Atlanta-based East West Manufacturing has acquired Innovolt, combining two innovation-focused firms in Atlanta with complementary strengths and sales spanning the globe.
Innovolt’s products protect and monitor companies’ electronic assets, guarding them against the effects of power outages and sudden surges.
East West has long been a supplier for Innovolt, and the companies’ leaders believe its global design and production capabilities will help Innovolt continue to serve its customers and distributors well.
“Innovolt has delivered hundreds of thousands of proprietary products to support their customers for a decade – we want to continue to serve these customers and markets with the same leading technology and support,” Scott Ellyson, East West co-founder and CEO said in a release announcing the deal Nov. 14. Terms were not disclosed.

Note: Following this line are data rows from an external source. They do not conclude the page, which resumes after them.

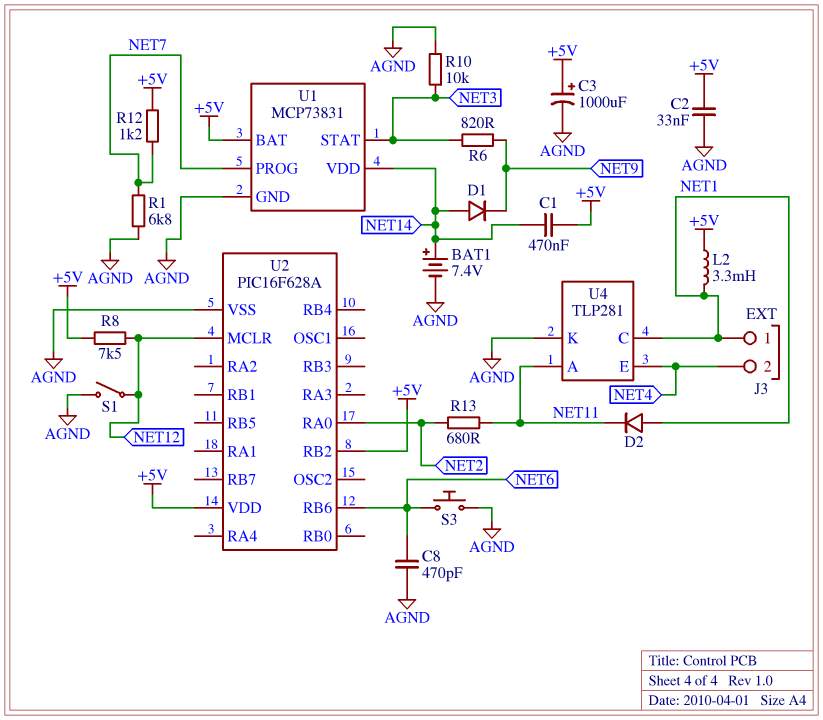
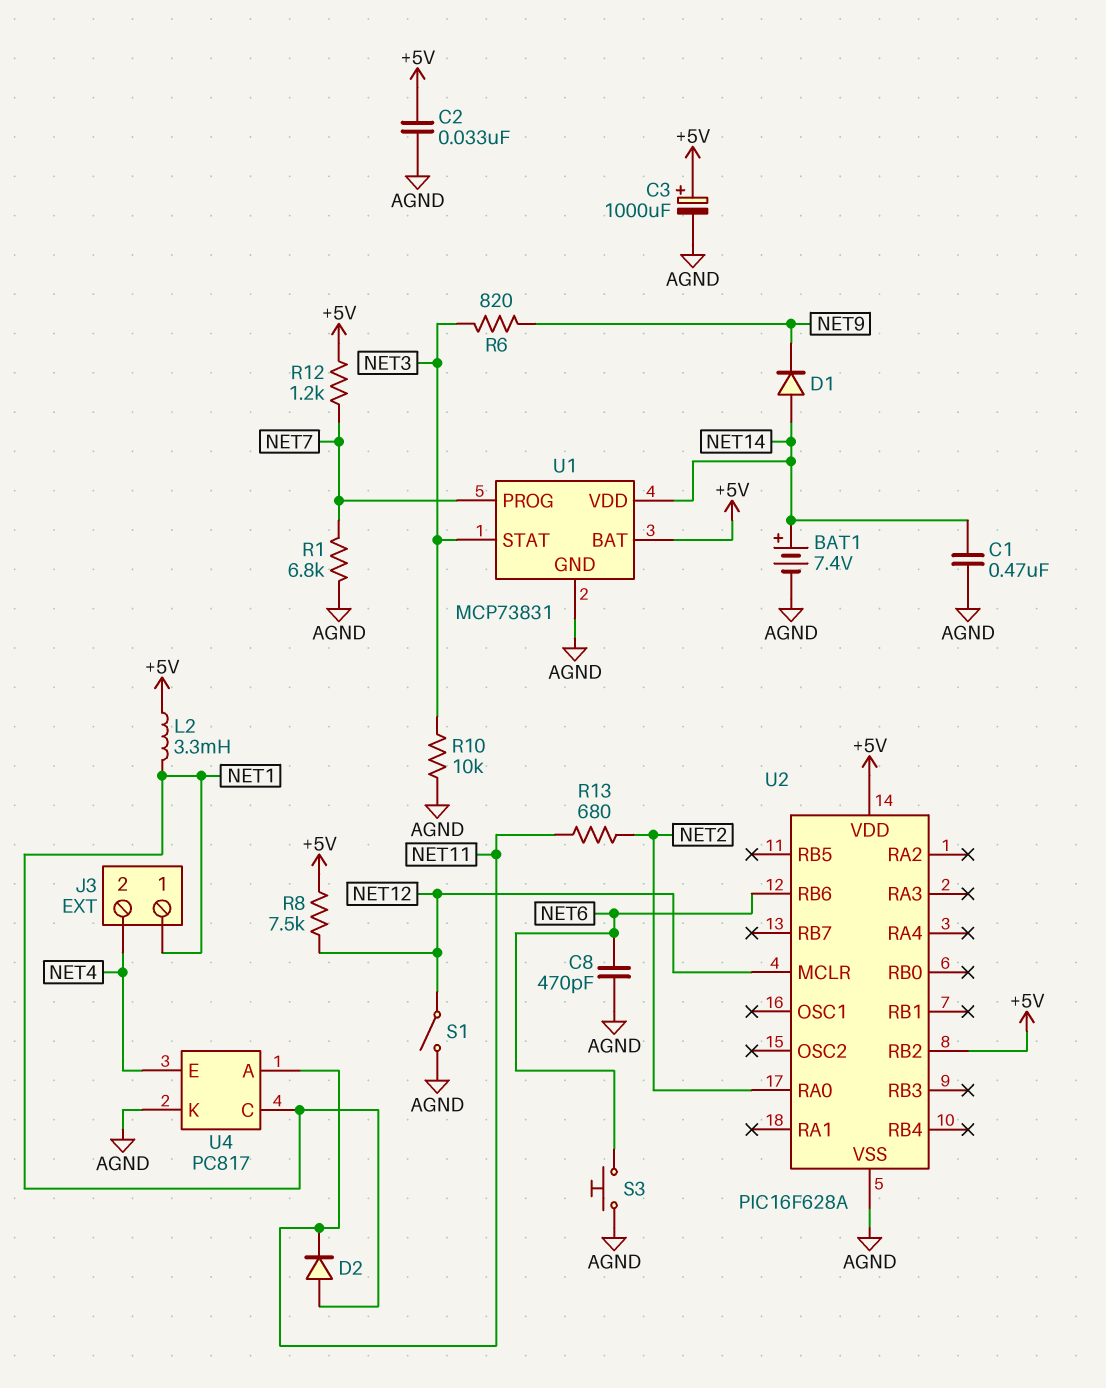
C1: 470nF (+5V, NET14) -> 470nF (AGND, NET14)
U4: TLP281 -> PC817

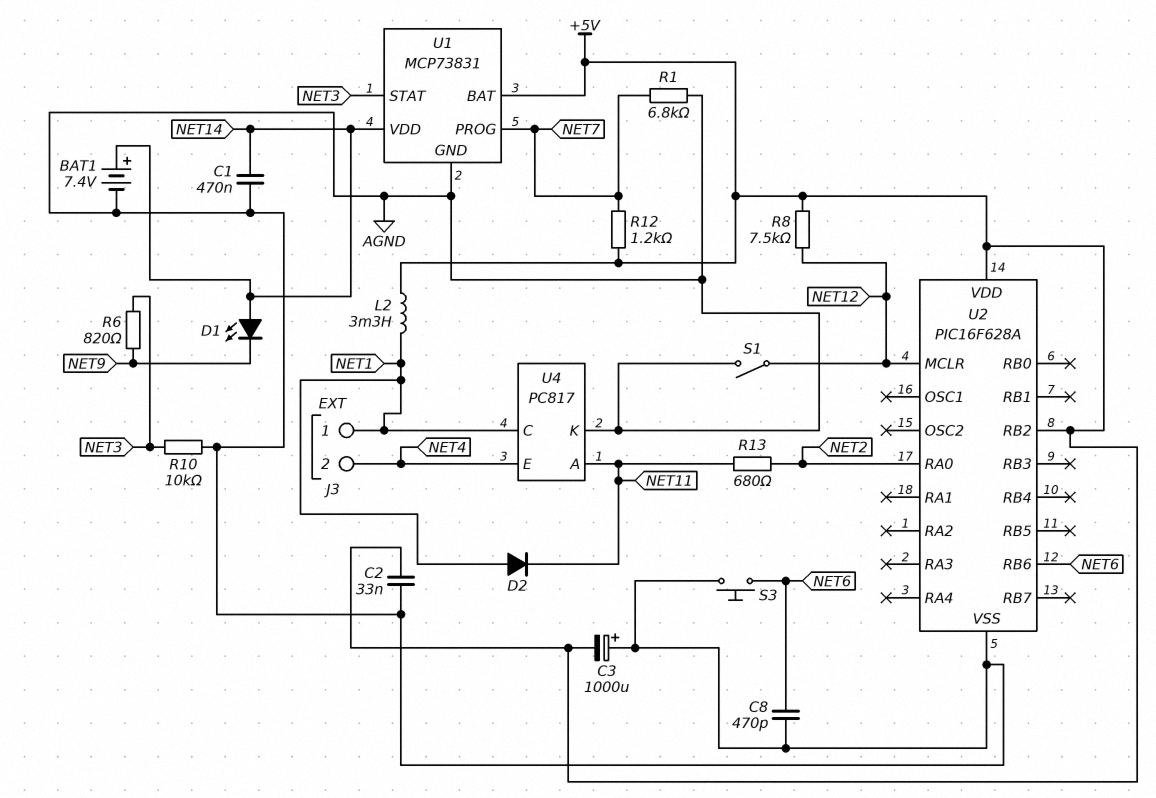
C3: 1000uF (plus +5V, minus AGND) -> 1000uF (plus AGND, minus +5V)
D1: diode (A NET14, K NET9) -> LED (A NET14, K NET9)

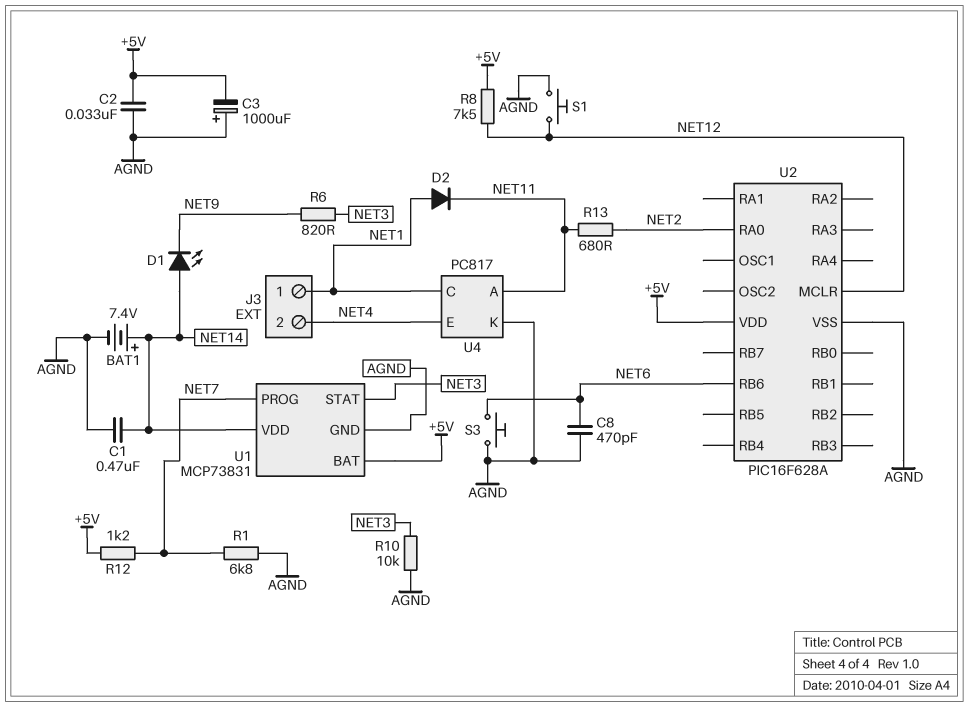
L2: 3.3mH (+5V, NET1) -> none
S1: switch (AGND, NET12) -> button (AGND, NET12)
U2 pin RB2: +5V -> none

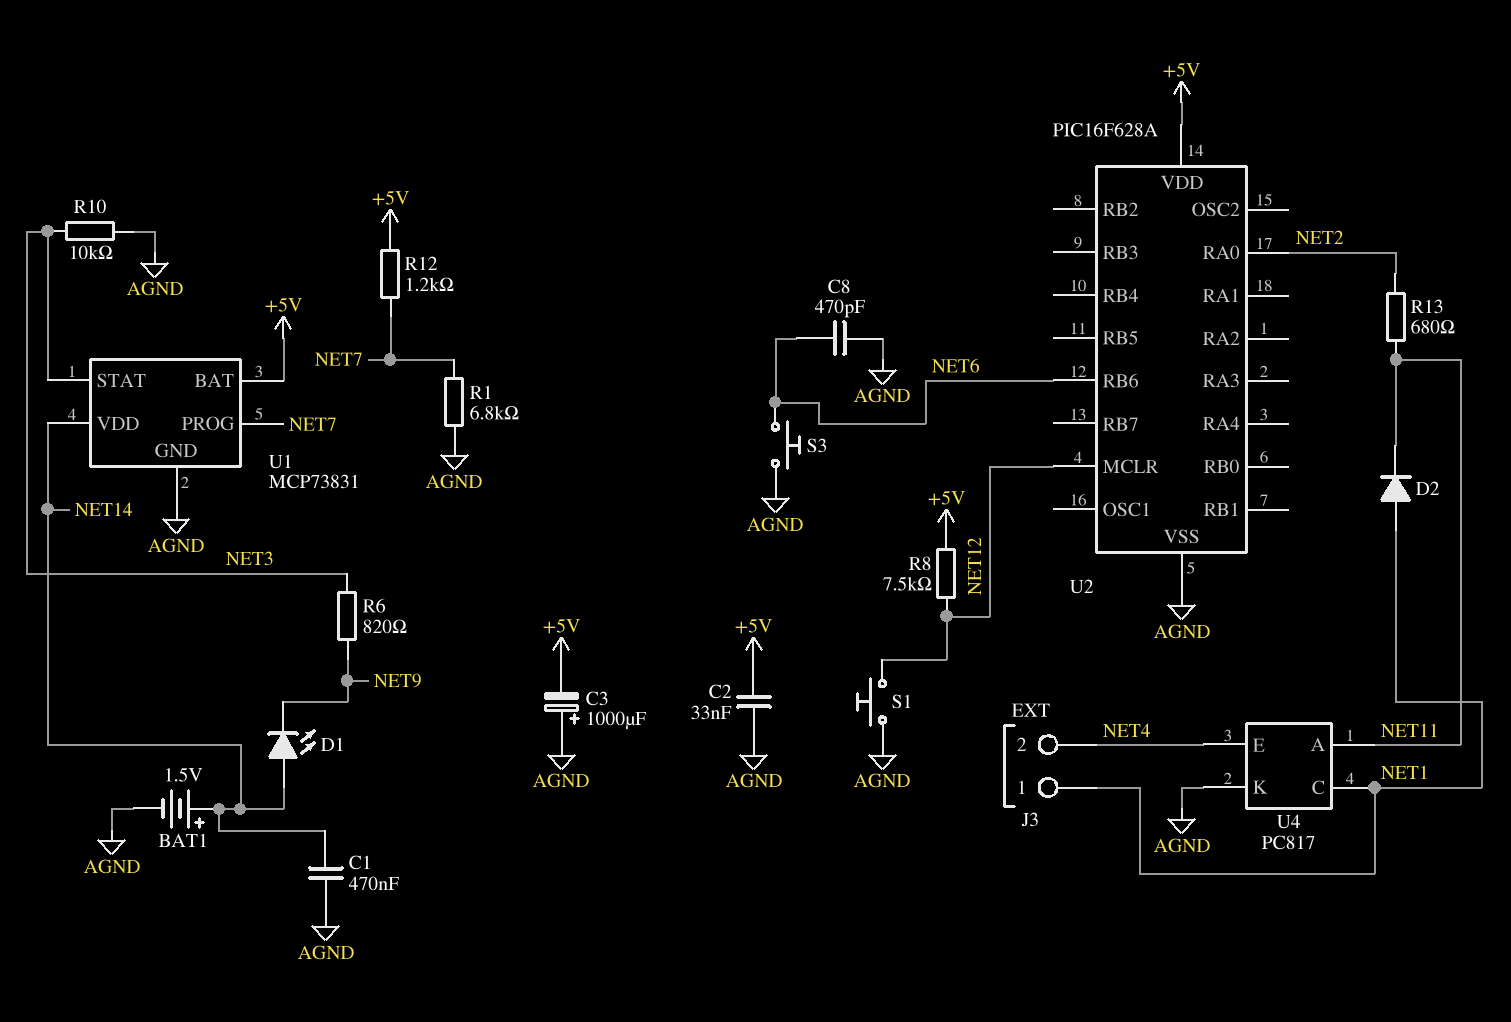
BAT1: 7.4V (plus NET14, minus AGND) -> 1.5V (plus NET14, minus AGND)

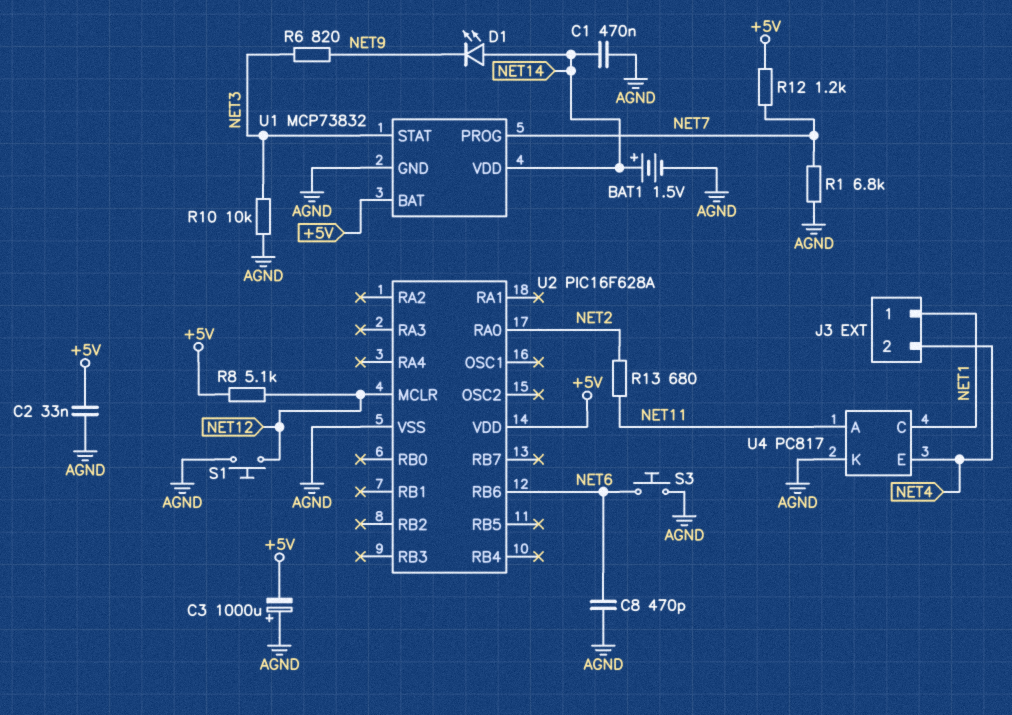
D2: diode (A NET1, K NET11) -> none
R8: 7.5k (+5V, NET12) -> 5.1k (+5V, NET12)
U1: MCP73831 -> MCP73832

East West has a joint venture motor factory in China and works with partner factories all over that country to produce an extensive catalogue of parts, including motors and components for electronics, robots and medical equipment. It also has a sourcing office in India and owns factories in Vietnam.
Innovolt was spun out of Georgia Tech’s Advanced Technology Development Center in 2007 and has surged since then, finding customers in places like Canada and South Africa, where long distances or unreliable grids make it costly to leave equipment unprotected.
With a product built on more than 20 years of research and some 32 patents, Innovolt climbed to No. 31 on the Inc. 5000 list of fastest-growing private companies in 2013 and has also been honored since then by the Technology Association of Georgia, Atlanta Business Chronicle and Forbes.
The deal is East West’s first major buy since attracting a strategic investment from Heritage Growth Partners LLC last May, in part with the intent to grow through acquisition.
In the process, East West landed Bob Nardelli on its board of directors. The former Home Depot and Chrysler CEO said in a release that the Innovolt deal shows why it was important to recapitalize East West. Mr. Ellyson said in early November, just a week before the Innovolt transaction went live, that the company’s leaders were excited about what the earlier deal would mean for “acquisition initiatives.”
“This acquisition aligns perfectly with our strategy of building our portfolio by incorporating companies offering innovative products to their customers,” Mr. Nardelli said in the news release. East West is actively seeking to buy other contract manufacturers or product suppliers with sales of $10 million-$50 million and earnings of $1 million-$5 million, according to a Heritage Growth Partners email. Some criteria include domestic factories, long-term customers, strong management and proprietary products.
The deal with Heritage was named by the Atlanta Chapter of The Association for Corporate Growth as one of the deals of the year in 2016-17, with the organization noting that East West is on the way to $100 million in annual revenues.
East West also has a new logo and recently launched a new website.